Oral beta-carotene has been used with limited benefit.[9] Other oral measures that have been used include activated charcoal and cholestyramine to interrupt and prevent reabsorption of porphyrins. The large doses required of all of the oral agents often make their use somewhat impractical.
Attempts to reduce erythropoiesis and lower circulating porphyrin levels by means of erythrocyte transfusions have been successful in reducing the expression of the disease. However, the complications of a chronic transfusion regimen are potentially severe. Severe hemolytic anemia with subsequent splenomegaly is one of the most pronounced consequences of erythropoietic porphyria. Splenectomy decreases the hemolytic anemia by increasing the lifespan of erythrocytes; however, the benefits are short lived.
The use of oral alpha-tocopherol and ascorbic acid to quench reactive oxygen radicals has been advocated to reduce porphyrin-sensitized photodamage to skin elements and circulating erythrocytes.
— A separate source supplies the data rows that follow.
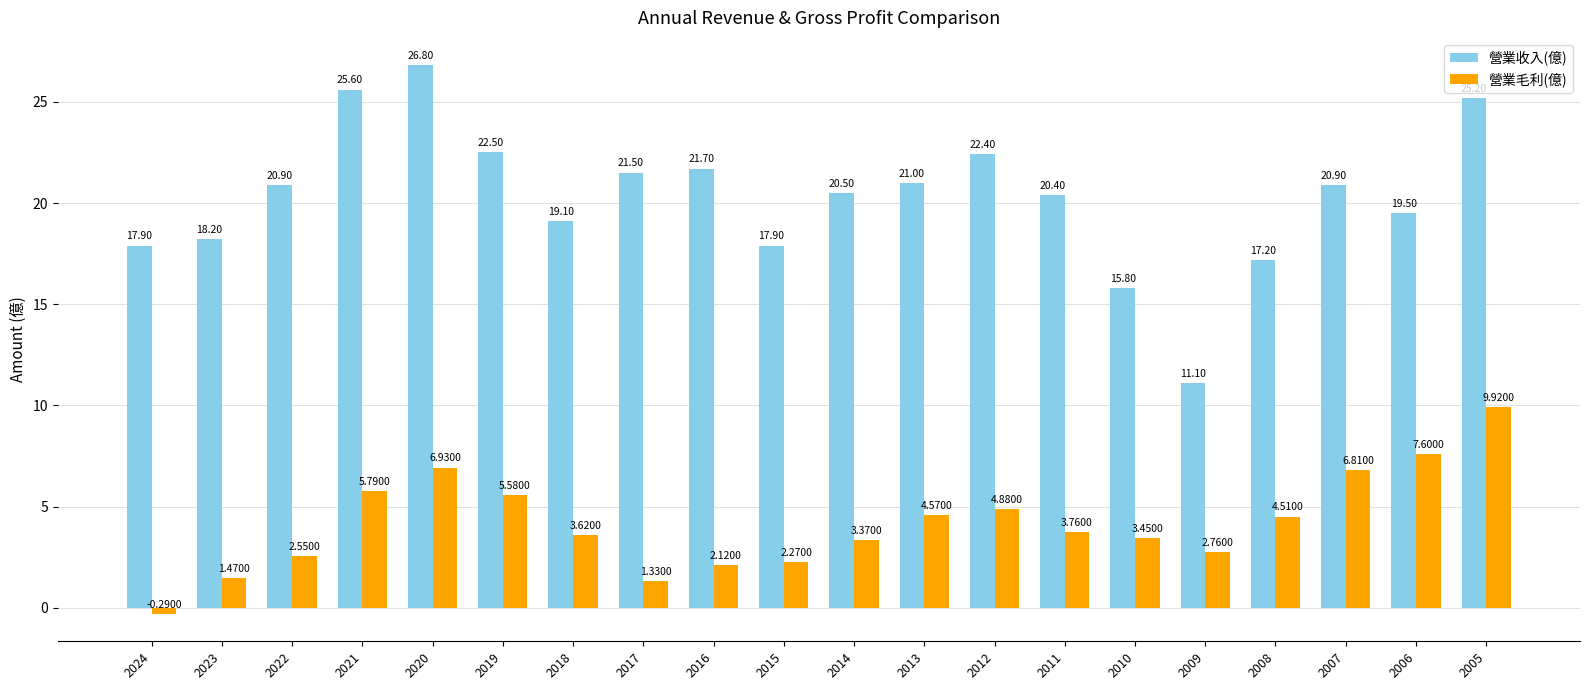

At how many categories does at least one series exceed 17?

18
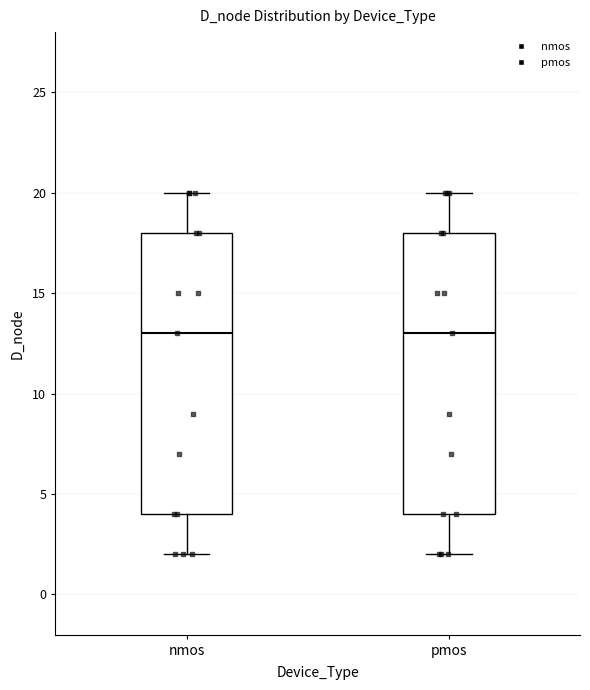

Reading left to right, transcribe this box plot: for each box, give where its median line is, the range the box spans, and where its two whiskers end, as read against the y-axis. The values are not printed on the chart, so give them approximately, as read against the axis.

nmos: median 13, box 4 to 18, whiskers 2 to 20
pmos: median 13, box 4 to 18, whiskers 2 to 20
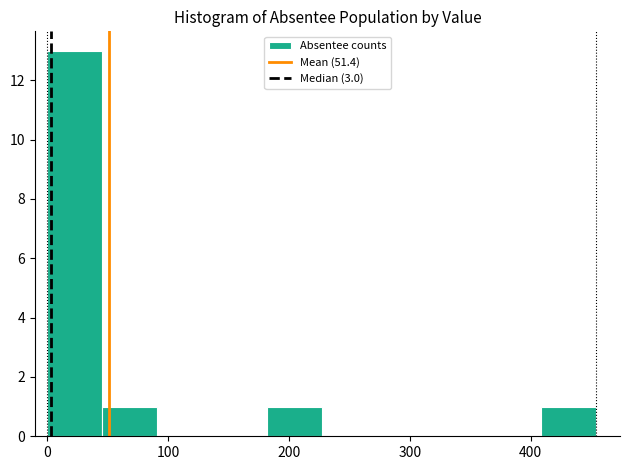

What is the height of the bar covering 0 to 50 on the x-axis? Neither the bar edges nor the heights are printed on the chart, so give them approximately, as read against the axes.

13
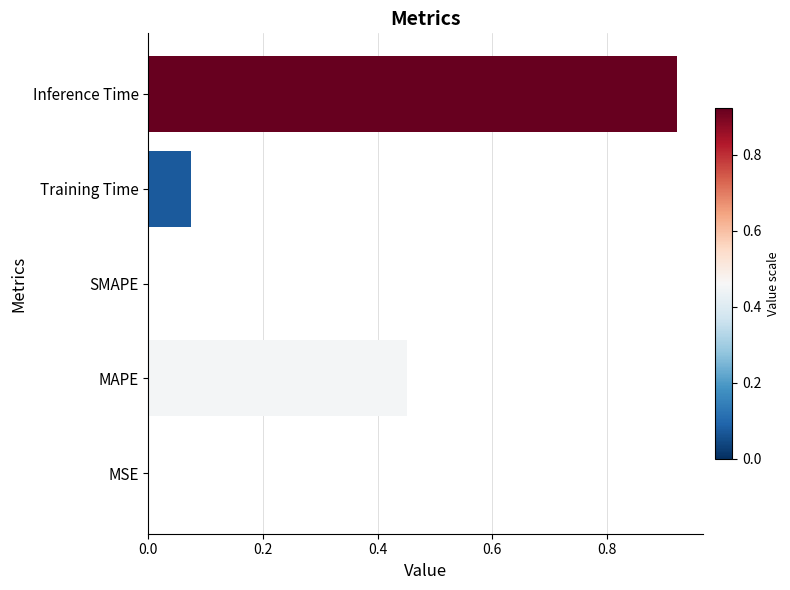

True or false: the data shows 0.0 at SMAPE.

True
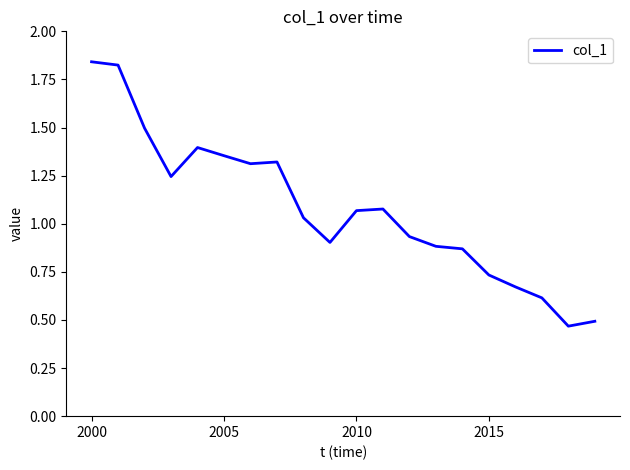

Does the chart have visible grid lines?

No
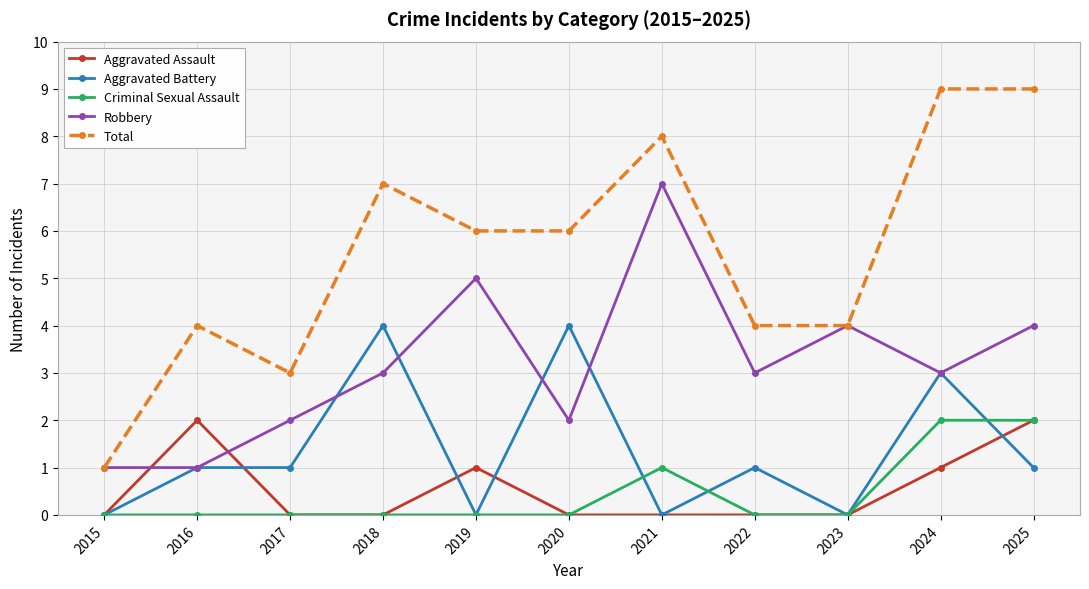

True or false: Robbery has more than 1 interior local peaks.

True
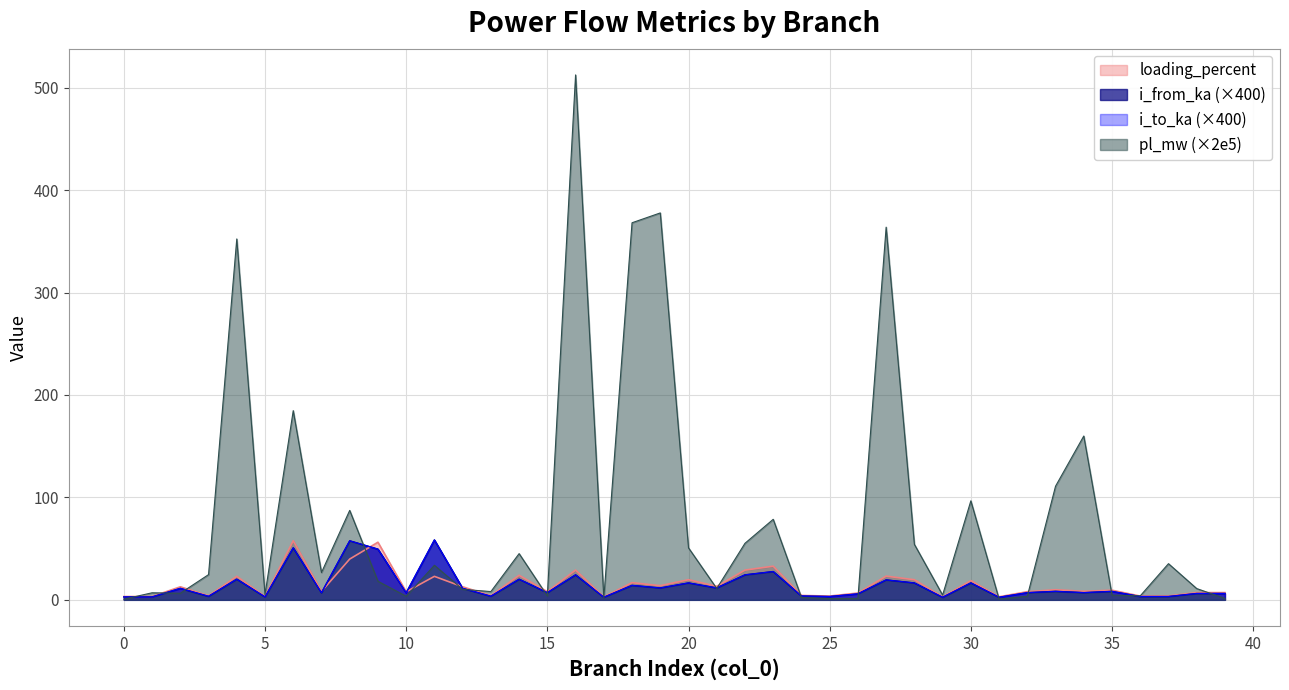

What is the value of the 34th point from the left?

110.9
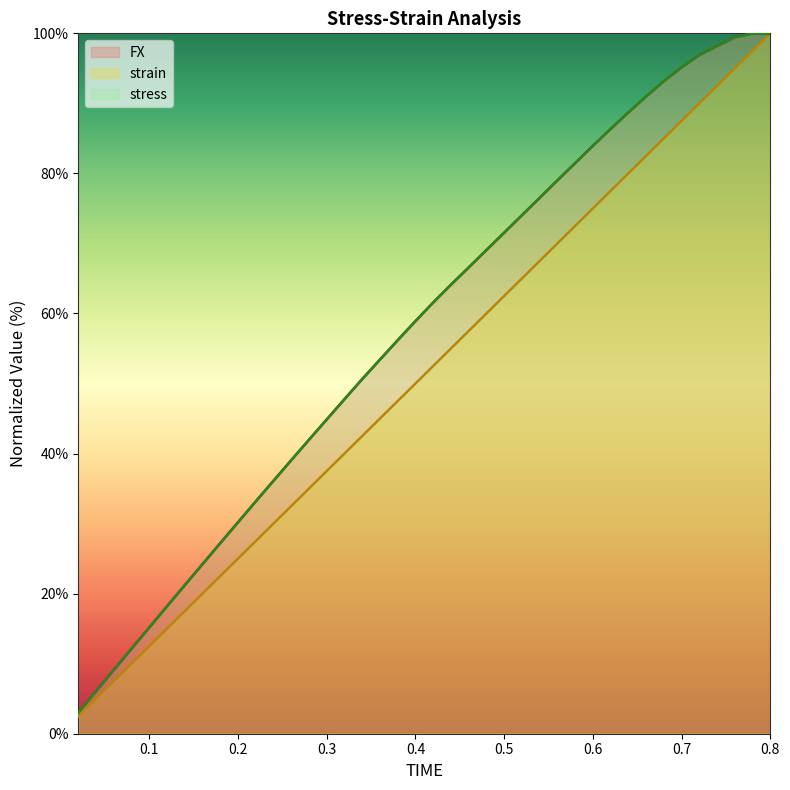

What is the lowest value of the stress series?

3.0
Topical lubrication of the eyes improves the dry eye symptoms and may stabilize visual function.
Bone marrow transplantation is reported to be successful[10] ; however, the long-term results are unknown. Although currently the best treatment option for long-term control of symptoms, life-threatening infectious complications limit the applicability of this therapeutic approach.[11, 12, 13]
Stem cell transplantation has also been reported successful.[8, 14, 15]
A dermatologist may be consulted regarding sun avoidance measures and the treatment of secondary skin infections.
An ophthalmologist can monitor ocular complications.
A hematologist may be consulted to manage chronic transfusion therapy and to consider bone marrow transplantation.
A surgeon may be consulted for splenectomy when hemolytic anemia is severe.
An oral surgeon may be consulted for the application of dental resins to cover reddened teeth for cosmetic purposes.
Absolute avoidance of sun exposure must be practiced. Sun-protective clothing, hats, dark glasses, and physical sunscreens should be used during daily activities.
Avoidance of mechanical trauma is advised to lessen erosions and resultant scarring.
The goals of pharmacotherapy are to reduce morbidity and prevent complications.
Clinical Context: The exact mechanism of action is not completely elucidated. The patient must become carotenemic before effects are observed. More than one internal light screen may be responsible for effects. This agent may provide a limited level of photoprotection. It causes yellowing of skin (carotenoderma). Any photoprotection afforded increases slowly over a 4- to 6-week period after drug therapy is commenced. When discontinued, skin color and benefit diminish over several weeks.
Oral photoprotectants may prevent tissue damage due to light exposure, possibly by forming an internal light screen.